Was I off-base in my talk? Do I agree with Zed? I wasn’t off-base, and I think I agree with Zed, but the reason is because of semantics. You may’ve noticed that I keep saying “repetitive practice” and not “rote.” The word “rote” means a form of mechanical, habitual, unthinking practice. This isn’t what I’m talking about. It doesn’t seem to be what Zed is talking about. I really don’t agree that rote learning works, and I don’t think he actually does either. It doesn’t jive with his own examples of learning guitar and painting: skills he is motivated to practice deliberately.

When I say “learn-by-rote,” I really do mean “rote” in this mechanical, mindless context. This is not at all effective; there’s significant, neurological evidence to support the idea that it is ineffectual. As a quick aside, a fantastic segment earlier this year on KQED’s Forum program explored the problems with lecture-based education, in an interview with Nobel laureate Carl Wieman. (Shameless self-promotion: I called into this program at 16:49.) I think it’s relevant because lectures are basically unengaging, mechanical, habitual, unthinking ways of throwing entirely too much information at a person and having them remember none of it.

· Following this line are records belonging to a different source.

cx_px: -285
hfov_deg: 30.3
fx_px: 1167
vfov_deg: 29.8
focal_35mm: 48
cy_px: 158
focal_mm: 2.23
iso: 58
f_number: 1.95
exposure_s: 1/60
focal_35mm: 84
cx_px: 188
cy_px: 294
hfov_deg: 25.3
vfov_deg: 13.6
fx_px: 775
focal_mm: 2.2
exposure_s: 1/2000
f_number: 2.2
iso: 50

Finally, it’s not just repetition in practice that is required to gain skill in a craft. Peter Norvig’s Teach Yourself Programming in Ten Years cites numerous papers in explaining that deliberation is also required:

The key is deliberative practice: not just doing it again and again, but challenging yourself with a task that is just beyond your current ability, trying it, analyzing your performance while and after doing it, and correcting any mistakes. Then repeat. And repeat again. There appear to be no real shortcuts…

Based on his post, I don’t think Zed actually believes that repetitive, undirected, automatic practice builds skill. Past experience reading Zed’s responses to people who argue with him about semantics haven’t been pleasant, so I don’t really want to engage in a semantic argument. However, I do wonder whether this incorrect terminology is the reason he thinks that “rote learning” is such a taboo in education. Ultimately, I think we’re both talking about the same thing, and I agree that it works.

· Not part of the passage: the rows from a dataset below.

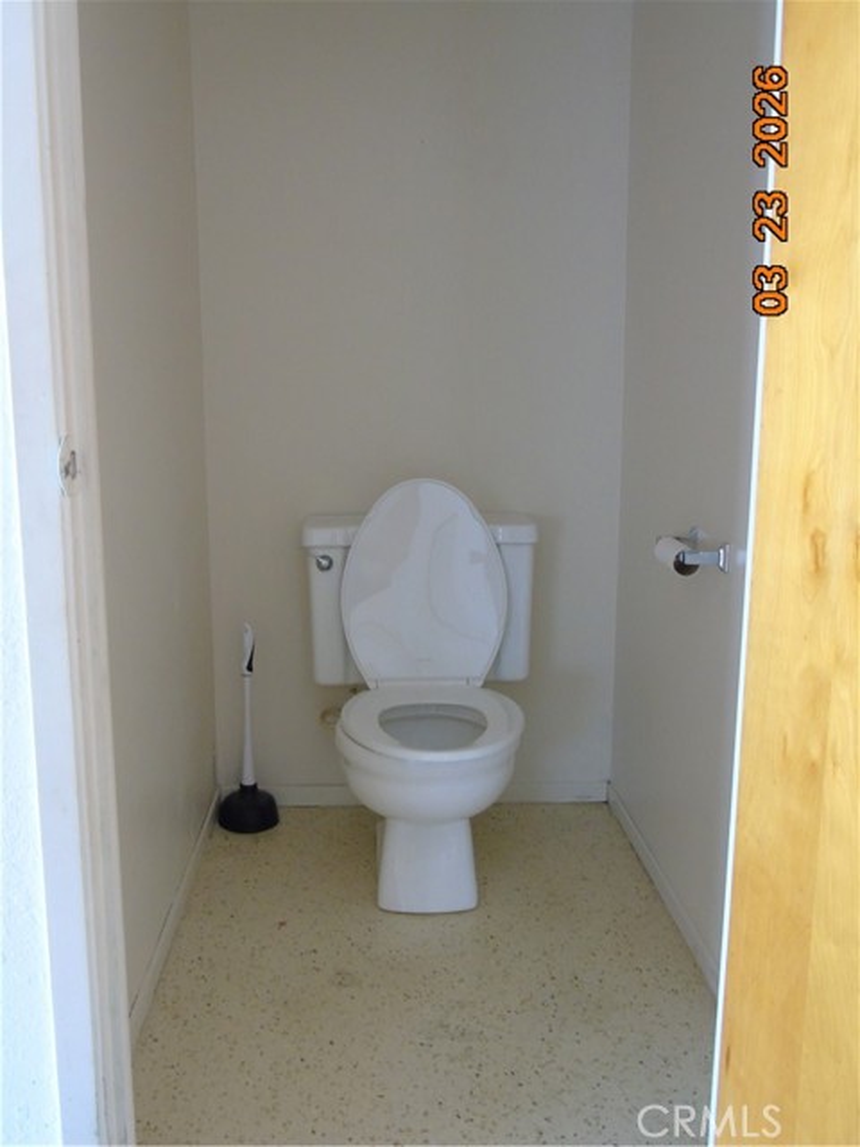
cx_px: 430
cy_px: 574
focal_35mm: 29
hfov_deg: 48.2
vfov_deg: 61.7
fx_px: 961
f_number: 3.6
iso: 400
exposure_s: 1/25
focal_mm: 5.2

Edit: I somewhat tongue-in-cheek tagged Zed when posting this article on Twitter. He replied and, far from a flame war, we had a pretty interesting discussion. Zed does mean “mindless” when he says “rote” – but it’s more of a Buddhist, meditative interpretation of the word. I think I know what he means; I can understand how a sort of culturally different view on “mindlessness” might be beneficial in learning. Western culture has a romance with the idea of smart, and smart means thinking. As such, learning is often stressful. This makes the sort of meditative version of “mindlessness” difficult to attain, if at all attainable given the stress on children to perform academically. This was definitely an area of unconscious bias for me, and I’m happy to have learned.